Most agencies will tell you they "vet" their candidates. Then they send you three resumes and a Zoom link. That isn't vetting. That's sorting.
Here's what we actually do at Vita. Five steps. For every 100 operators we screen, 1 makes it to your interview.
Step 1: Sourced.
We don't post on job boards and hope. Most candidates come through Mo's network in Egypt, LatAm, and South Africa, or through referrals from operators we've already placed. Inbound applications get a quick screen but rarely make it past step 2.
Roughly 1,000 candidates come through this top of funnel per year. Where we start: top 100% of sourced.
Step 2: English screen.
A 20 minute live call with Mo or a Vita team member. We're checking three things. Fluency under pressure (can they hold a real conversation without freezing). Accent clarity (will a Texas seller understand them on a cold call). And basic professionalism (did they show up on time, dressed for a video call, with their camera on).
After this step: top 40% remain.
Step 3: Role specific test.
This is the one most agencies skip. It's the one that matters most.
For acquisition managers: we run a live cold call simulation. Mo plays the motivated seller. The candidate has to take the call, build rapport, ask the right qualifying questions, and try to set a follow up. We score it against a rubric we've built from 120+ placements.
For ISAs: a dial-set test. Can they make 80+ outbound calls in two hours and get past gatekeepers without sounding like a script.
For dispo specialists: a buyer pitch test. We give them a fake property and a buyers list and they have to write the outreach and respond to objections.
For comping analysts: a real comp on a real property. They have an hour. We grade for accuracy and methodology.
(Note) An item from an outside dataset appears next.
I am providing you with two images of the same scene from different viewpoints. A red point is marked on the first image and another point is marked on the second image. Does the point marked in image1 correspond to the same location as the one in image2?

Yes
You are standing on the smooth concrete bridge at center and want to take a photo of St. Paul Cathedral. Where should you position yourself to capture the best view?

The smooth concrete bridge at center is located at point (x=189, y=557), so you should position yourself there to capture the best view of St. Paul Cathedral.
This is where most of the cuts happen. After this step: top 10% remain.
Step 4: Mo's 1:1.
Mo does a 30 minute interview with every candidate who passes step 3. He's not re-testing the technical skill. He's gut checking three things. Coachability (will they take feedback and adjust). Career pace (are they treating this like a real career or a side gig). And cultural fit (would I want this person on a Slack thread with our client).
Mo signs off personally. If he wouldn't put them in front of a client, they don't get in front of a client. After this step: top 4% remain.
Step 5: Your interview.
Three candidates pre matched to your role, country, KPI targets, and comp band. Each comes with a Loom intro and the role specific work sample from step 3. You interview only the ones you like.
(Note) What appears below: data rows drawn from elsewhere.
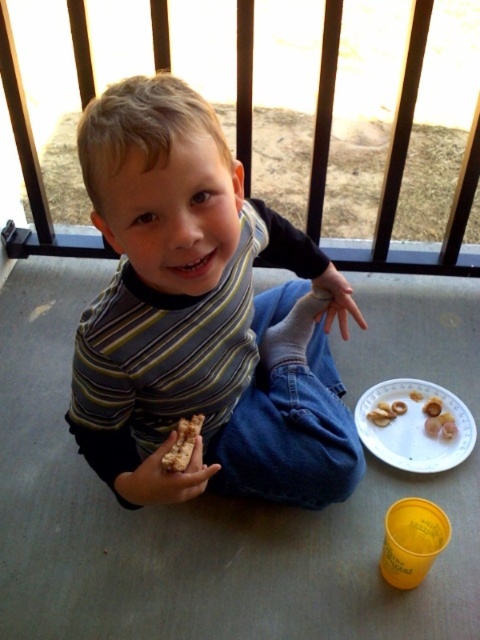
I want to click on white paper plate at lower right, so click(x=414, y=428).

Is white paper plate at lower right smaller than white matte crackers at lower right?

No, white paper plate at lower right is not smaller than white matte crackers at lower right.

Which is behind, point (421, 380) or point (454, 424)?

Positioned behind is point (421, 380).

The image size is (480, 640). In order to click on white paper plate at lower right in this screenshot , I will do `click(414, 428)`.

Can you confirm if black metal rail at upper center is bigger than white matte crackers at lower right?

Yes, black metal rail at upper center is bigger than white matte crackers at lower right.

Who is more distant from viewer, (315, 208) or (441, 433)?

Point (315, 208)

Which is behind, point (336, 35) or point (392, 404)?

The point (392, 404) is behind.

This screenshot has width=480, height=640. I want to click on black metal rail at upper center, so click(267, 115).

Measure the distance between point (x=425, y=419) and camera.

Point (x=425, y=419) is 1.41 meters from camera.

Does point (385, 426) come closer to viewer compared to point (181, 428)?

No, it is not.

You are a GUI agent. You are given a task and a screenshot of the screen. Output one action in this format:
    pyautogui.click(x=<x>, y=<y>)
    Task: Click on the white matte crackers at lower right
    
    Given the screenshot: What is the action you would take?
    pyautogui.click(x=437, y=419)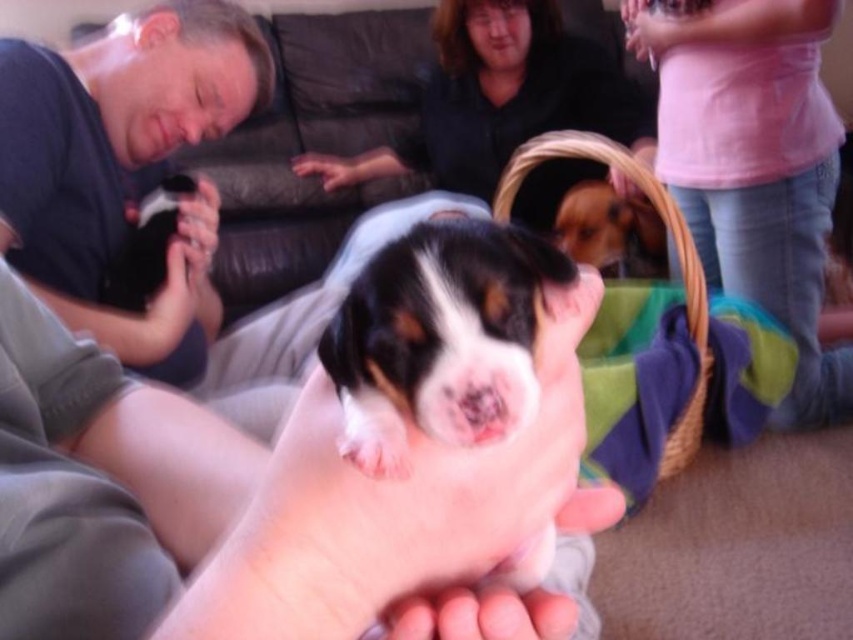
You are a delivery person who needs to place a package in the woven straw basket at upper center. The package is 5 feet in length. Can you fit the package into the basket?

The woven straw basket at upper center is 5.10 feet away from viewer. The distance between the delivery person and the basket is 5.10 feet, so the package length of 5 feet is shorter than the distance required to reach the basket. Therefore, the package cannot be placed into the basket.

You are a robotic arm that needs to pick up the white fur puppy at center without touching the smooth skin hand at center. What is the minimum distance you must maintain between the puppy and the hand?

The minimum distance you must maintain between the white fur puppy at center and the smooth skin hand at center is 2.33 meters to avoid contact.

You are organizing a clothing donation drive and need to determine which item can cover a larger surface area. Based on the scene, which object between the pink cotton shirt at upper right and the matte pink hand at upper center is wider?

The pink cotton shirt at upper right is wider than the matte pink hand at upper center.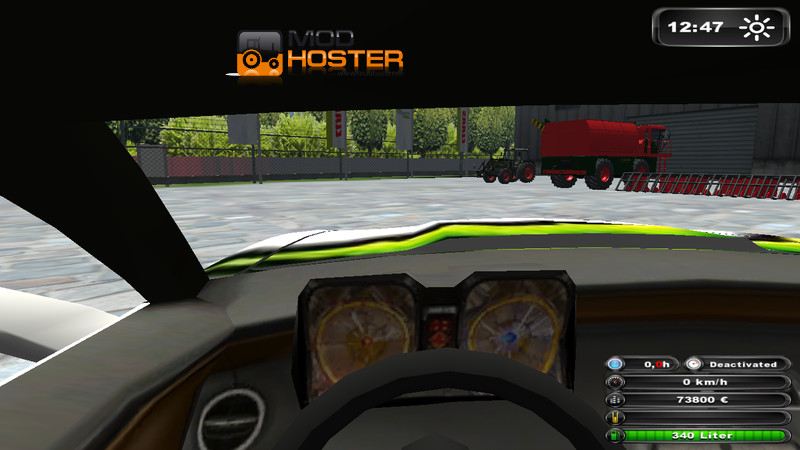
In order to click on wall in this screenshot , I will do `click(290, 169)`.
The shortlist you receive is your interview. Final: top 1% of sourced. 1 out of every 100 operators we screen.
Why this matters.
Most offshore staffing burns out clients because the candidates can't actually do the job. The "VA" is great at admin but can't handle a seller call. Or they can hold a call but not pull a comp. Or they can do both but quit on day 47 because the time zone broke them.
Every step in our process exists because we lost a placement to something the previous step would have caught. The test in step 3 is there because the first three candidates we ever placed couldn't actually do the job. The Mo 1:1 in step 4 is there because we placed somebody once who passed every test and then quit two weeks in.
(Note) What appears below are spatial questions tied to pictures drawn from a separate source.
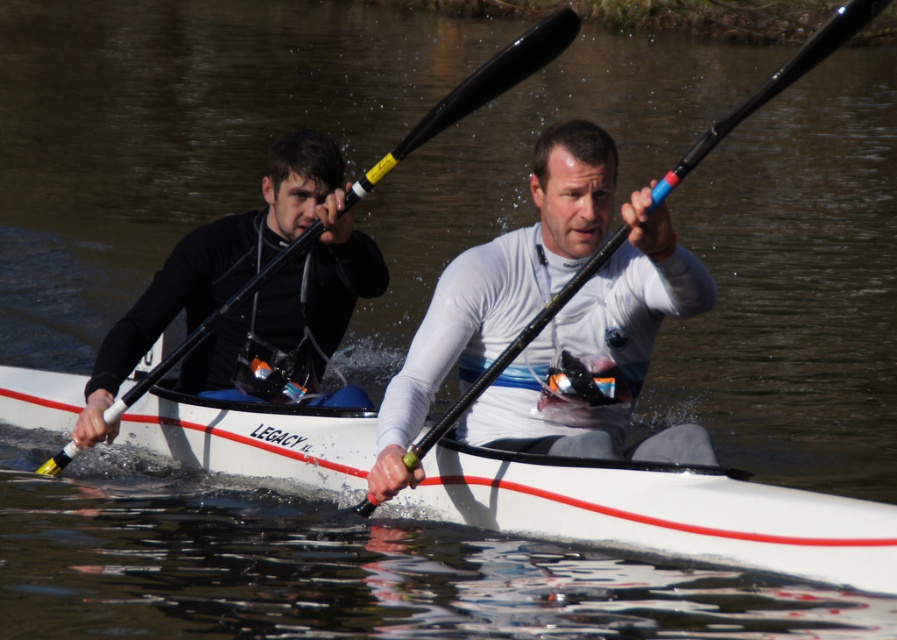
Is white matte kayak at center shorter than black plastic paddle at center?

Indeed, white matte kayak at center has a lesser height compared to black plastic paddle at center.

How distant is white matte kayak at center from black plastic paddle at center?

A distance of 3.73 feet exists between white matte kayak at center and black plastic paddle at center.

You are a GUI agent. You are given a task and a screenshot of the screen. Output one action in this format:
    pyautogui.click(x=<x>, y=<y>)
    Task: Click on the white matte kayak at center
    The height and width of the screenshot is (640, 897).
    Given the screenshot: What is the action you would take?
    pyautogui.click(x=594, y=348)

I want to click on white matte kayak at center, so click(594, 348).

Who is lower down, white plastic boat at center or black plastic paddle at center?

Positioned lower is white plastic boat at center.

Which is more to the right, white plastic boat at center or black plastic paddle at center?

Positioned to the right is white plastic boat at center.

Locate an element on the screen. white plastic boat at center is located at coordinates click(662, 513).

This screenshot has height=640, width=897. Identify the location of white plastic boat at center. (662, 513).

How distant is white plastic boat at center from white matte kayak at center?

They are 30.20 inches apart.

Who is more forward, (812, 557) or (573, 248)?

Point (812, 557) is more forward.

This screenshot has height=640, width=897. Find the location of `white plastic boat at center`. white plastic boat at center is located at coordinates (662, 513).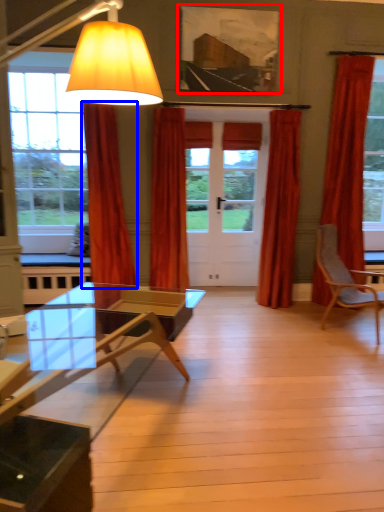
Question: Which point is further to the camera, picture frame (highlighted by a red box) or curtain (highlighted by a blue box)?

Choices:
 (A) picture frame
 (B) curtain

Answer: (A)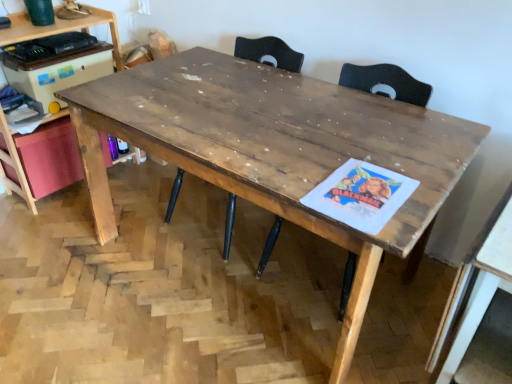
Image resolution: width=512 pixels, height=384 pixels. Identify the location of free point to the right of wooden computer desk at left. (137, 185).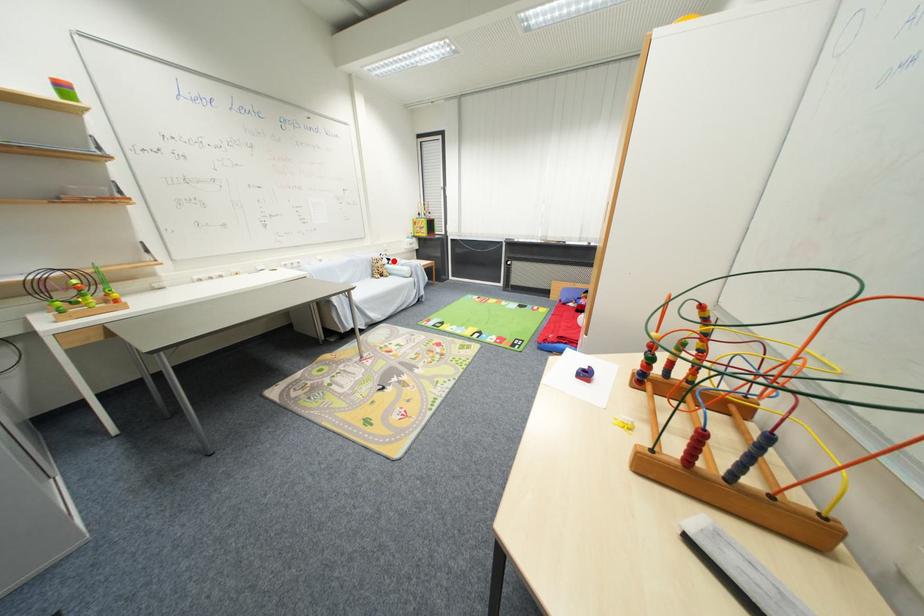
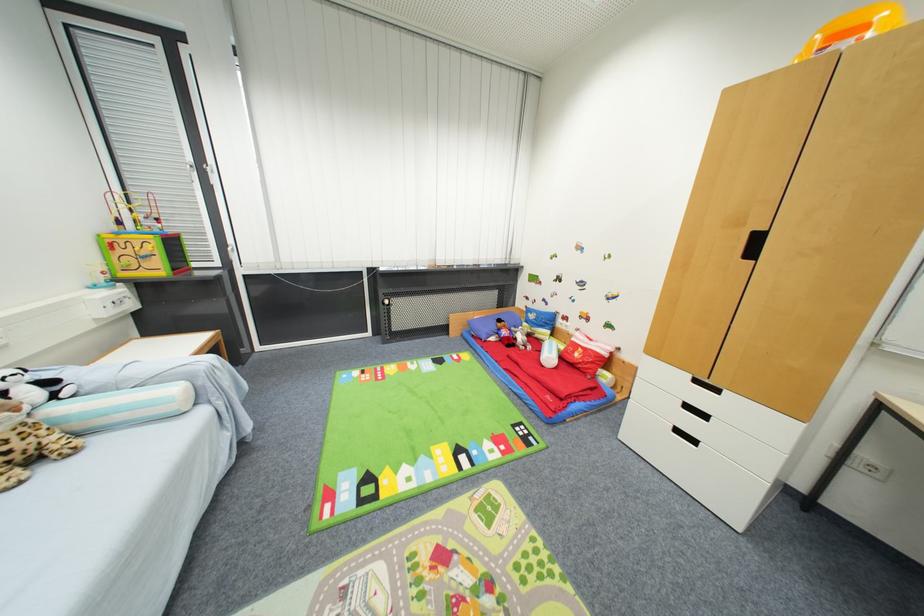
Question: I am providing you with two images of the same scene from different viewpoints. Given a red point in image1, look at the same physical point in image2. Is it:

Choices:
 (A) Closer to the viewpoint
 (B) Farther from the viewpoint

Answer: (B)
The process keeps growing. We just added a new check this quarter for AM candidates. After the cold call sim, we have them write a 100 word follow up email to the seller they just talked to. Half the candidates who passed the sim couldn't write a coherent email. Now we catch that before the client does.
This is what "vetted" means at Vita. Not a resume review. Not a 15 minute interview. A 5 step gauntlet where most people don't make it.